*What you have to do*
Copy out every line of the entries below word for word, but leave out the pictures.
--------------------------------------------------
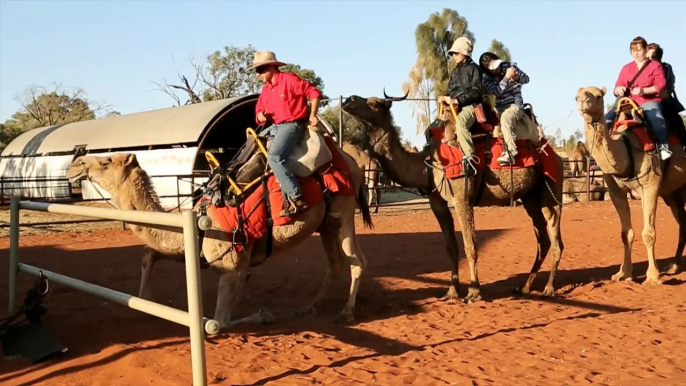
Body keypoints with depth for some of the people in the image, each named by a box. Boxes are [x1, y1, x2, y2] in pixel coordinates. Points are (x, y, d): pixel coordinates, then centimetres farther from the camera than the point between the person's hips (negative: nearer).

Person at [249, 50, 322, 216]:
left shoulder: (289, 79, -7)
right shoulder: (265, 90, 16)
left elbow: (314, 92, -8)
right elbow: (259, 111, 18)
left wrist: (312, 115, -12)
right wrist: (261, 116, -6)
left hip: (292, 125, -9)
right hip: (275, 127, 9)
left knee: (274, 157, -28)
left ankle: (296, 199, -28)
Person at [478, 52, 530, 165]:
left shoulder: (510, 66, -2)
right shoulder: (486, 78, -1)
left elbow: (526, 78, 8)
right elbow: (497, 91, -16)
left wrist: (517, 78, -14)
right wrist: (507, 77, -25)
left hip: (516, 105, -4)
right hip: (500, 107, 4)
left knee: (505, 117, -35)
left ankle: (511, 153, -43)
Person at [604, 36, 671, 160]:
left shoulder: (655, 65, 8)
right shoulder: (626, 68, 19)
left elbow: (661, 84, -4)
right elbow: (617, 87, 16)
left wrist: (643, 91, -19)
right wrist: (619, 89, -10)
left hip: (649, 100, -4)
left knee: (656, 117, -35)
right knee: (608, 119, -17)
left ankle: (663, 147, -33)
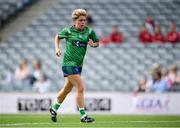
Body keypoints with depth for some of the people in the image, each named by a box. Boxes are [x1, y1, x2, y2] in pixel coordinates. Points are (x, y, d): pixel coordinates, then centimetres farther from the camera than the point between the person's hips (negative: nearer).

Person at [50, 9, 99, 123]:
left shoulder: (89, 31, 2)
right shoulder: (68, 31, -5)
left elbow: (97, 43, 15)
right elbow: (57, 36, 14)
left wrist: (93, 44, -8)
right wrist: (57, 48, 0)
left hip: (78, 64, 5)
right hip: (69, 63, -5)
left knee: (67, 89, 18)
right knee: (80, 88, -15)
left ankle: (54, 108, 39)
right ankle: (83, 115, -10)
--------------------------------------------------
*Answer section*
Body keypoints with depth for some of the people in the image, each named by a box. Boxes are [x1, y1, x2, y2] in pixel coordinates. Points are (x, y, d): pixel coordinates, then centimetres farther from the camera than the point between the person's hips (negative: nearer).

Person at [249, 50, 322, 216]:
left shoulder: (289, 79, -7)
right shoulder: (265, 90, 16)
left elbow: (314, 92, -8)
right elbow: (259, 111, 18)
left wrist: (312, 115, -12)
right wrist: (261, 116, -6)
left hip: (292, 125, -9)
right hip: (275, 127, 9)
left knee: (274, 157, -28)
left ankle: (296, 199, -28)
Person at [478, 52, 530, 165]:
left shoulder: (510, 66, -2)
right shoulder: (486, 78, -1)
left elbow: (526, 78, 8)
right elbow: (497, 91, -16)
left wrist: (517, 78, -14)
right wrist: (507, 77, -25)
left hip: (516, 105, -4)
right hip: (500, 107, 4)
left knee: (505, 117, -35)
left ankle: (511, 153, -43)
Person at [604, 36, 671, 160]:
left shoulder: (655, 65, 8)
right shoulder: (626, 68, 19)
left elbow: (661, 84, -4)
right elbow: (617, 87, 16)
left wrist: (643, 91, -19)
right wrist: (619, 89, -10)
left hip: (649, 100, -4)
left knee: (656, 117, -35)
right knee: (608, 119, -17)
left ankle: (663, 147, -33)
Body keypoints with depth for some of the people in the image, each named by a box. Boxes are [x1, y1, x2, y2] in pixel coordinates. Points are (x, y, d): pixel coordinates, then centimetres farther from the camera than the point between the person's hips (negative: nearer).

Person at [50, 9, 99, 123]:
left shoulder: (89, 31, 2)
right shoulder: (68, 31, -5)
left elbow: (97, 43, 15)
right elbow: (57, 36, 14)
left wrist: (93, 44, -8)
right wrist: (57, 48, 0)
left hip: (78, 64, 5)
right hip: (69, 63, -5)
left knee: (67, 89, 18)
right knee: (80, 88, -15)
left ankle: (54, 108, 39)
right ankle: (83, 115, -10)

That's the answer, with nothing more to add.